Document extract:
- League: 1. SNHL
- Sport: Ice hockey
- Teams: 12

Regular season
- League Champion: TJ Lokomotíva Bučina Zvolen

Seasons
- 1973–741975–76

= 1974–75 1. Slovenská národná hokejová liga season =

The 1974–75 1. Slovenská národná hokejová liga season was the 6th season of the 1. Slovenská národná hokejová liga, the second level of ice hockey in Czechoslovakia alongside the 1. Česká národní hokejová liga. 12 teams participated in the league, and TJ Lokomotíva Bučina Zvolen won the championship. TJ ŽS Spišská Nová Ves relegated.

==Regular season==
===Standings===

| Pos | Team | Pld | W | D | L | GF | GA | GD | Pts | Qualification |
| 1 | TJ Lokomotíva Bučina Zvolen | 44 | 35 | 3 | 6 | 252 | 114 | +138 | 73 | Champion |
| 2 | ASVŠ Dukla Trenčín | 44 | 32 | 3 | 9 | 220 | 143 | +77 | 67 |  |
| 3 | ŠK Liptovský Mikuláš | 44 | 25 | 6 | 13 | 209 | 175 | +34 | 56 |
| 4 | TJ ZVL Žilina | 44 | 23 | 5 | 16 | 220 | 180 | +40 | 51 |
| 5 | TJ Strojárne Martin | 44 | 23 | 4 | 17 | 206 | 182 | +24 | 50 |
| 6 | TJ ZVL Skalica | 44 | 20 | 3 | 21 | 172 | 185 | −13 | 43 |
| 7 | TJ Spartak SMZ Dubnica nad Váhom | 44 | 17 | 3 | 24 | 160 | 208 | −48 | 37 |
| 8 | TJ Spartak BEZ Bratislava | 44 | 14 | 8 | 22 | 130 | 184 | −54 | 36 |
| 9 | TJ ZPA Prešov | 44 | 16 | 3 | 25 | 133 | 169 | −36 | 35 |
| 10 | TJ Iskra Smrečina Banská Bystrica | 44 | 16 | 2 | 26 | 191 | 189 | +2 | 34 |
| 11 | TJ LVS Poprad | 44 | 14 | 2 | 28 | 165 | 241 | −76 | 30 |
| 12 | TJ ŽS Spišská Nová Ves | 44 | 7 | 2 | 35 | 123 | 211 | −88 | 16 | Relegated |

==Qualification to 1975–76 Czechoslovak Extraliga==

- TJ Lokomotíva Bučina Zvolen – TJ Ingstav Brno 1–4 (2–4, 1–6, 2–1, 1–6, 0–5)
- TJ Ingstav Brno won the series 4–1 and qualified to 1975–76 Czechoslovak Extraliga.

What is required: In the 1974–75 Slovak hockey league text, which team won the series against TJ Lokomotíva Bučina Zvolen for a place in the 1975–76 Czechoslovak Extraliga, and by what series score?

Data provided:
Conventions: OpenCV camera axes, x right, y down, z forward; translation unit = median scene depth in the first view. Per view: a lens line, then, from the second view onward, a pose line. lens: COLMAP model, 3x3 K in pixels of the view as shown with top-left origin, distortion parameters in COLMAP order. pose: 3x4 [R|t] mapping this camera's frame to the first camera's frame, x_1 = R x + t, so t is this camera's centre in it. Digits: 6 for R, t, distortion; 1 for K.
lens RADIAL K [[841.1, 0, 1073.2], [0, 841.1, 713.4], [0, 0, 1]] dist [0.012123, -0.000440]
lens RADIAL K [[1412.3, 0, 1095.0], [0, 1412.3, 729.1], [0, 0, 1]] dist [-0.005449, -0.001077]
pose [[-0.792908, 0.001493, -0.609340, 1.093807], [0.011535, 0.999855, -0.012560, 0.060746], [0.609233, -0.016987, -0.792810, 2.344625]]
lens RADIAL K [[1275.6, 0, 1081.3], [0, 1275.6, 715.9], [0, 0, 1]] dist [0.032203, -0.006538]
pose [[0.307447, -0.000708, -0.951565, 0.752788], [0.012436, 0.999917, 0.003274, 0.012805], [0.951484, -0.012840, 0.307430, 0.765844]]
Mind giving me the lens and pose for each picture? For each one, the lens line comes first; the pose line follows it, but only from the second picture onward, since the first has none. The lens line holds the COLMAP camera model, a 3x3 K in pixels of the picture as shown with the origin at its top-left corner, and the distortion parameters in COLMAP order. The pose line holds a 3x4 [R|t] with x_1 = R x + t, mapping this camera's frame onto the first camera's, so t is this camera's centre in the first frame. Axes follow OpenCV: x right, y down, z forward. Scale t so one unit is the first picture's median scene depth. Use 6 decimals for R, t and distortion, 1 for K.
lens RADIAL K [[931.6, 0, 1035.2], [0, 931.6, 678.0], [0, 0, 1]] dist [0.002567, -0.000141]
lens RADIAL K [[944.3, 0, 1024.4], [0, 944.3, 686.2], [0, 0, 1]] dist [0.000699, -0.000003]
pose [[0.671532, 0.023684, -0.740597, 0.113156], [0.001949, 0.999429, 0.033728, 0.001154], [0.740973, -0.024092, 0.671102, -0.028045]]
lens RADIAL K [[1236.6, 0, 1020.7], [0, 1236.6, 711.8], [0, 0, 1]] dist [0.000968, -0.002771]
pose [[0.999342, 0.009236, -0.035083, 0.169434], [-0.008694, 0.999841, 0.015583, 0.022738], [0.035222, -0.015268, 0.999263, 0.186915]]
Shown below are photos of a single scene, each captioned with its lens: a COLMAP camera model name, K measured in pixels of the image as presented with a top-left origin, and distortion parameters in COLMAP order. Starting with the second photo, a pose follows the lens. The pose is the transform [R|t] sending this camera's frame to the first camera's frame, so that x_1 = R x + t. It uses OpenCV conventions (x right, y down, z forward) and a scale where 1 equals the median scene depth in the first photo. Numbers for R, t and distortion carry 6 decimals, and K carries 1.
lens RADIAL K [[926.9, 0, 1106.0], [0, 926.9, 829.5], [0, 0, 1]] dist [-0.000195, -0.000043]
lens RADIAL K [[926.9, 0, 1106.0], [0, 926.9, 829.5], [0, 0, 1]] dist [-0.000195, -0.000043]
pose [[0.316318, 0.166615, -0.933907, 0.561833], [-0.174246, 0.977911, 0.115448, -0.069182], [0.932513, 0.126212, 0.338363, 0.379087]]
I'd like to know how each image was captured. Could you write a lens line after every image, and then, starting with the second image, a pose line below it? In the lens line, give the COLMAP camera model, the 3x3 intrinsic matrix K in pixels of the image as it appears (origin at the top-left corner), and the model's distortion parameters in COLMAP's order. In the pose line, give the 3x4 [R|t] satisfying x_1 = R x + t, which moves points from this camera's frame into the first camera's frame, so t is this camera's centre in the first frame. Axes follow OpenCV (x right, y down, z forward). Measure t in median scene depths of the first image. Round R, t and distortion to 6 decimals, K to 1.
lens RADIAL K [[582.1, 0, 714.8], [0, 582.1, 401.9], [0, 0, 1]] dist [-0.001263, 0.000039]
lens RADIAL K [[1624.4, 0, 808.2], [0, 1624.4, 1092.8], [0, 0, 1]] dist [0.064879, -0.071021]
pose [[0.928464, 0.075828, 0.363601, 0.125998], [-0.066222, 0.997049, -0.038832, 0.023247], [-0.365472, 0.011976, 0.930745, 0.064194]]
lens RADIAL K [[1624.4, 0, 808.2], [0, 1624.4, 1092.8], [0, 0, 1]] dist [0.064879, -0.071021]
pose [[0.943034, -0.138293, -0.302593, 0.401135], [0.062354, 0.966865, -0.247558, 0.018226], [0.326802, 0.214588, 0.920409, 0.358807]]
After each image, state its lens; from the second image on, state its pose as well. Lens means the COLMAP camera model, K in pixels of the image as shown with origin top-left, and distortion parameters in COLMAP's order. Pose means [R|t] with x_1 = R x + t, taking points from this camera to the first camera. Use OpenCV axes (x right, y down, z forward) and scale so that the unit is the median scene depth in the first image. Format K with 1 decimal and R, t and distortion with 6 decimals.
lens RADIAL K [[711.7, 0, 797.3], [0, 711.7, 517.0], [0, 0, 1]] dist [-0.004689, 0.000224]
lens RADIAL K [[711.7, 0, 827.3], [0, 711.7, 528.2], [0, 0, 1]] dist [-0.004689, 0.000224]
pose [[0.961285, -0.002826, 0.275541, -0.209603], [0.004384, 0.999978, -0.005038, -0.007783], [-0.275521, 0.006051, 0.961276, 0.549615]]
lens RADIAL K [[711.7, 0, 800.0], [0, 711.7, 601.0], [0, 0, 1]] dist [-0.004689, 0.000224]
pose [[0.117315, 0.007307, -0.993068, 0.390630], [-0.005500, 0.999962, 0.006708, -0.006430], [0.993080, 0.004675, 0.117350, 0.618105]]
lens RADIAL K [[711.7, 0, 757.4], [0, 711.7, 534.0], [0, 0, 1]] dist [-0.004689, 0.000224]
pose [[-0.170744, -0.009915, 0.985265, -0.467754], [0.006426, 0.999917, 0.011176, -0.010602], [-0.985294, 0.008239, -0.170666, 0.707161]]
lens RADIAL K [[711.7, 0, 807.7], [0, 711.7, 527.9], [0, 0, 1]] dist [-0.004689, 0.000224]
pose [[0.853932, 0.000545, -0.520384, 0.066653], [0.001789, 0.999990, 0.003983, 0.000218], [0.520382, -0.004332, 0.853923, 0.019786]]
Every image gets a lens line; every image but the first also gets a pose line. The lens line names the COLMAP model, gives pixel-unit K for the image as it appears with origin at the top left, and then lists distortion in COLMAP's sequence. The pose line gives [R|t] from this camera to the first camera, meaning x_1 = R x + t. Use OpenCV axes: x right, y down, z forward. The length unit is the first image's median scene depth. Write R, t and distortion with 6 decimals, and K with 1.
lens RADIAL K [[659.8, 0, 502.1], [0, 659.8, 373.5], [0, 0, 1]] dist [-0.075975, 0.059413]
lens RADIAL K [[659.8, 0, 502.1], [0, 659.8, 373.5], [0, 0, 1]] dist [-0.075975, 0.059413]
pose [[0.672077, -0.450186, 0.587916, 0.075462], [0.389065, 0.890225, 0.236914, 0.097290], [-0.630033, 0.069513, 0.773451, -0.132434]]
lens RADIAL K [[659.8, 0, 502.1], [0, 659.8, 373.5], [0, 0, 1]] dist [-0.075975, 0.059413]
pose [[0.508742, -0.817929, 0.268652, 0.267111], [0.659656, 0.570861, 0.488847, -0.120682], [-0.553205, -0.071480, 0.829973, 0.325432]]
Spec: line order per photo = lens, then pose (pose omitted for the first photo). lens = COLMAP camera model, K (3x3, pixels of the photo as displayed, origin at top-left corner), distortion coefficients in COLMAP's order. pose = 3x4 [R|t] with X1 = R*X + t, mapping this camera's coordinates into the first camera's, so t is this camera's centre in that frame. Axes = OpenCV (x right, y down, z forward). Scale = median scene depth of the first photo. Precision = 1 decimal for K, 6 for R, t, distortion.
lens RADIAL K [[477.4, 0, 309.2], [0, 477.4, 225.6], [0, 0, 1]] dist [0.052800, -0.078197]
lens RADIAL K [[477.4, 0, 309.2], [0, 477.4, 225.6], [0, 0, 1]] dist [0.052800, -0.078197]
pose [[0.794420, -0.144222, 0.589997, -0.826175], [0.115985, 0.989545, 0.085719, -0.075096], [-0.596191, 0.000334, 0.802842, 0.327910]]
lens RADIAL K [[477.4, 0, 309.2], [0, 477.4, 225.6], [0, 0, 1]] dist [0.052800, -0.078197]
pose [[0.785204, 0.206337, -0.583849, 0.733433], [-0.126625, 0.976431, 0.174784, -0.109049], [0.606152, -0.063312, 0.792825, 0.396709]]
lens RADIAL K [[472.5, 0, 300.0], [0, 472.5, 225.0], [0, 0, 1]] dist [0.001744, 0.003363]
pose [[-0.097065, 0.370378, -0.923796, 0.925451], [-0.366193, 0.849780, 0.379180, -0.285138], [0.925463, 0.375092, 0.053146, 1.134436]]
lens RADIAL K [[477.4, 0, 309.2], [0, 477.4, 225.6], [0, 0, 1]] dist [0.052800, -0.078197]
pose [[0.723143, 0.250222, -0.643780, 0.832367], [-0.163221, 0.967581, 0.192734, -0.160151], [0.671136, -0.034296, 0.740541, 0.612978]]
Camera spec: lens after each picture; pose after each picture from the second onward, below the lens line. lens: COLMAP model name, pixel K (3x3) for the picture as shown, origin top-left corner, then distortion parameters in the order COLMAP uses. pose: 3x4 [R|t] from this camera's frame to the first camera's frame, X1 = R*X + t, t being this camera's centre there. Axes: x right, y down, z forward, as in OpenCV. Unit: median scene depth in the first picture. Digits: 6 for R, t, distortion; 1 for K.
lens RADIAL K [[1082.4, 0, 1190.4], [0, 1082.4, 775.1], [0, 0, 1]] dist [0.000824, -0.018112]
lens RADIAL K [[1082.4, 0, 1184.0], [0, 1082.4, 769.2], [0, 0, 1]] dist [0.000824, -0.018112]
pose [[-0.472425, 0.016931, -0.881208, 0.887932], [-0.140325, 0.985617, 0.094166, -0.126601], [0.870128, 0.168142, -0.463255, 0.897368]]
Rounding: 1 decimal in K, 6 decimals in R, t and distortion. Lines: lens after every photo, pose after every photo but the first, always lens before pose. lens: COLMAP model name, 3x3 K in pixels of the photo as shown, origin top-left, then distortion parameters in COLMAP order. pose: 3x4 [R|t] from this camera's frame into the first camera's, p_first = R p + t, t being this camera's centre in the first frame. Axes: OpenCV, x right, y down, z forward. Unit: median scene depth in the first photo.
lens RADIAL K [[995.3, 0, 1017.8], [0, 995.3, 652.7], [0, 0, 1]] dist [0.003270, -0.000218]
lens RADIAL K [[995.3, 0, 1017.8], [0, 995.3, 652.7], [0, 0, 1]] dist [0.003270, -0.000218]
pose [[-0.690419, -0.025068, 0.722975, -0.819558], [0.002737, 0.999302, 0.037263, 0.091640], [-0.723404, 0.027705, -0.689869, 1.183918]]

Answer box: TJ Ingstav Brno won the series 4–1.